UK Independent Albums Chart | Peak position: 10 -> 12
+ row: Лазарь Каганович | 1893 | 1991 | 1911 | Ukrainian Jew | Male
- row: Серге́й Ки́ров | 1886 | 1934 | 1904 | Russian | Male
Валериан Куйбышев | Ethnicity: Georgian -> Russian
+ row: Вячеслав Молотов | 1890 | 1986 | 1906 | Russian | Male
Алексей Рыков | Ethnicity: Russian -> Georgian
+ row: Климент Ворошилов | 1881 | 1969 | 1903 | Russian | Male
________________
*Stated problem*. Reproduce every line of the records above verbatim, without altering any character or the order of the lines.

*Task result*.
UK Independent Albums Chart | Peak position: 10 -> 12
+ row: Лазарь Каганович | 1893 | 1991 | 1911 | Ukrainian Jew | Male
- row: Серге́й Ки́ров | 1886 | 1934 | 1904 | Russian | Male
Валериан Куйбышев | Ethnicity: Georgian -> Russian
+ row: Вячеслав Молотов | 1890 | 1986 | 1906 | Russian | Male
Алексей Рыков | Ethnicity: Russian -> Georgian
+ row: Климент Ворошилов | 1881 | 1969 | 1903 | Russian | Male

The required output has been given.